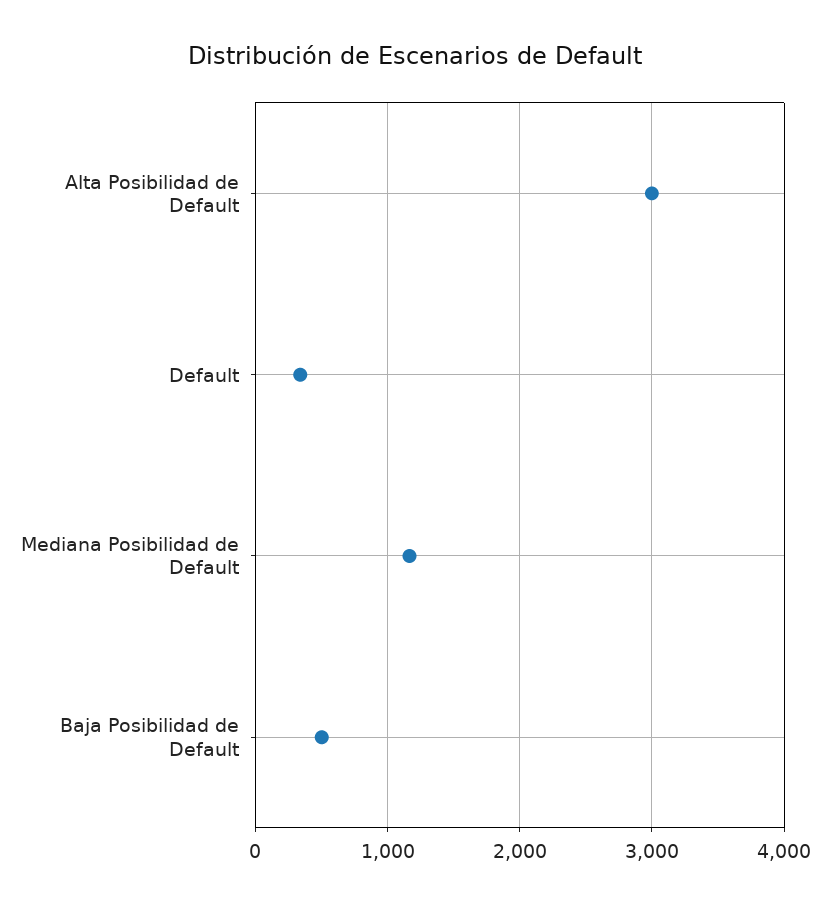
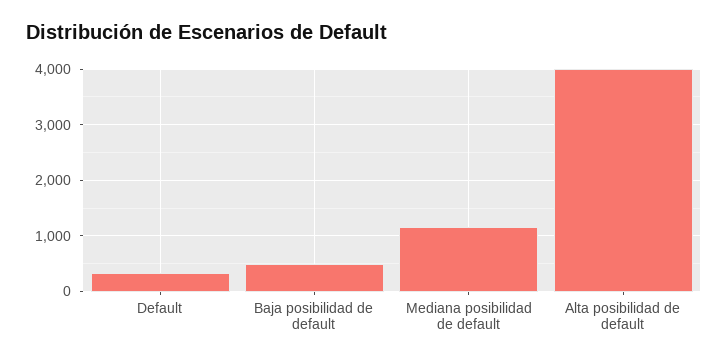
  {
-   "Alta Posibilidad de Default": 3000,
+   "Alta Posibilidad de Default": 4000,
    "Default": 300,
    "Mediana Posibilidad de Default": 1200,
    "Baja Posibilidad de Default": 500
  }

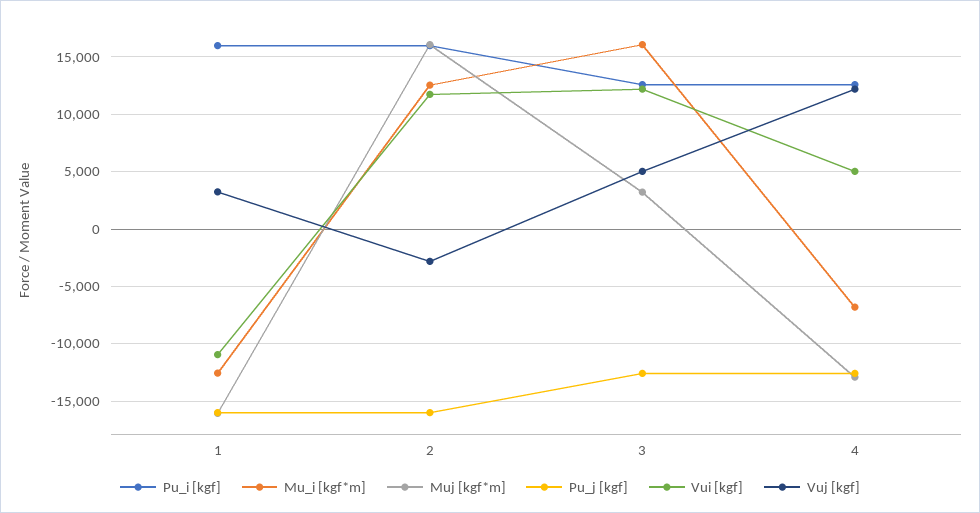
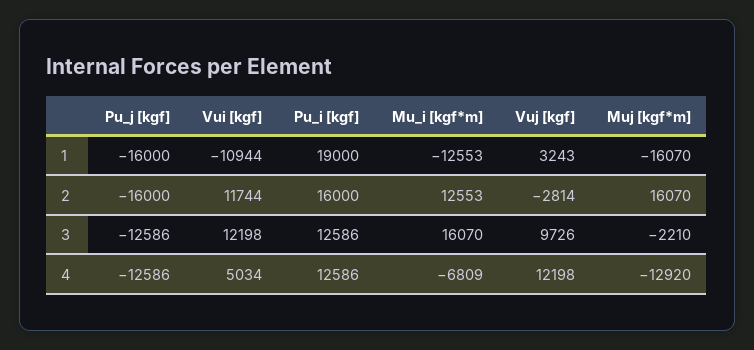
  {
    "Pu_i [kgf]": {
-     "1": 16000,
+     "1": 19000,
      "2": 16000,
      "3": 12586,
      "4": 12586
    },
    "Mu_i [kgf*m]": {
      "1": -12553,
      "2": 12553,
      "3": 16070,
      "4": -6809
    },
    "Muj [kgf*m]": {
      "1": -16070,
      "2": 16070,
-     "3": 3000,
+     "3": -2210,
      "4": -12920
    },
    "Pu_j [kgf]": {
      "1": -16000,
      "2": -16000,
      "3": -12586,
      "4": -12586
    },
    "Vui [kgf]": {
      "1": -10944,
      "2": 11744,
      "3": 12198,
      "4": 5034
    },
    "Vuj [kgf]": {
      "1": 3243,
      "2": -2814,
-     "3": 5000,
+     "3": 9726,
      "4": 12198
    }
  }

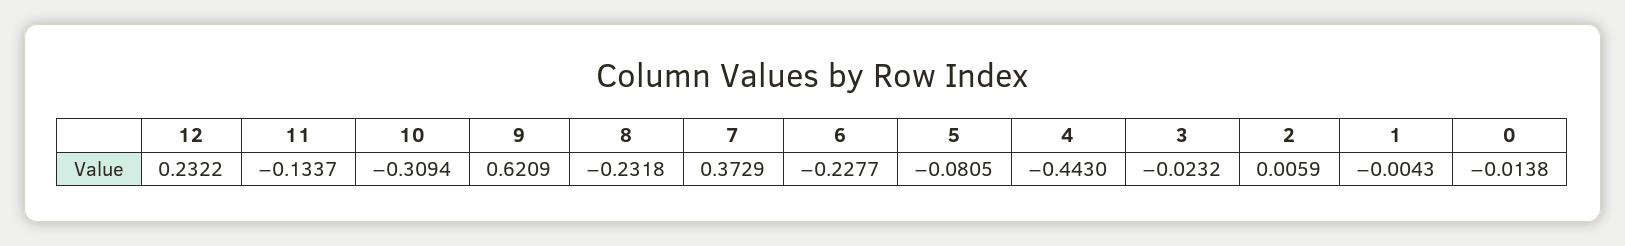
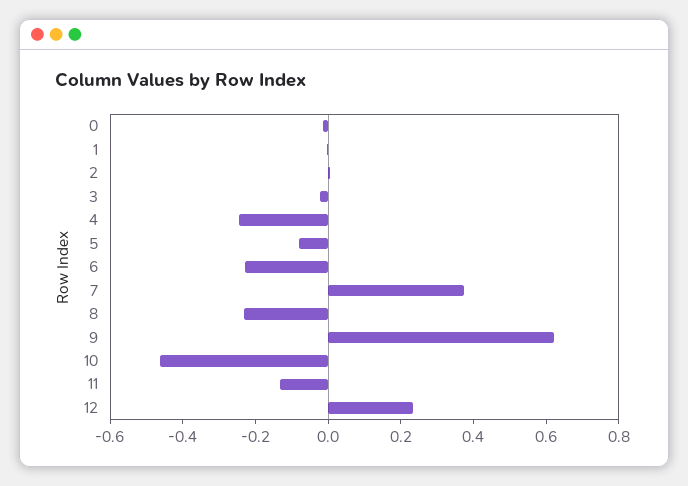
  {
    "12": 0.2322,
    "11": -0.1337,
-   "10": -0.3094,
+   "10": -0.45,
    "9": 0.6209,
    "8": -0.2318,
    "7": 0.3729,
    "6": -0.2277,
    "5": -0.0805,
-   "4": -0.443,
+   "4": -0.25,
    "3": -0.0232,
    "2": 0.0059,
    "1": -0.0043,
    "0": -0.0138
  }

-- Description of the task --
Extract every line of the data exactly; pictures stay out.

-- Answer space --
  {
-   "Alta Posibilidad de Default": 3000,
+   "Alta Posibilidad de Default": 4000,
    "Default": 300,
    "Mediana Posibilidad de Default": 1200,
    "Baja Posibilidad de Default": 500
  }

  {
    "Pu_i [kgf]": {
-     "1": 16000,
+     "1": 19000,
      "2": 16000,
      "3": 12586,
      "4": 12586
    },
    "Mu_i [kgf*m]": {
      "1": -12553,
      "2": 12553,
      "3": 16070,
      "4": -6809
    },
    "Muj [kgf*m]": {
      "1": -16070,
      "2": 16070,
-     "3": 3000,
+     "3": -2210,
      "4": -12920
    },
    "Pu_j [kgf]": {
      "1": -16000,
      "2": -16000,
      "3": -12586,
      "4": -12586
    },
    "Vui [kgf]": {
      "1": -10944,
      "2": 11744,
      "3": 12198,
      "4": 5034
    },
    "Vuj [kgf]": {
      "1": 3243,
      "2": -2814,
-     "3": 5000,
+     "3": 9726,
      "4": 12198
    }
  }

  {
    "12": 0.2322,
    "11": -0.1337,
-   "10": -0.3094,
+   "10": -0.45,
    "9": 0.6209,
    "8": -0.2318,
    "7": 0.3729,
    "6": -0.2277,
    "5": -0.0805,
-   "4": -0.443,
+   "4": -0.25,
    "3": -0.0232,
    "2": 0.0059,
    "1": -0.0043,
    "0": -0.0138
  }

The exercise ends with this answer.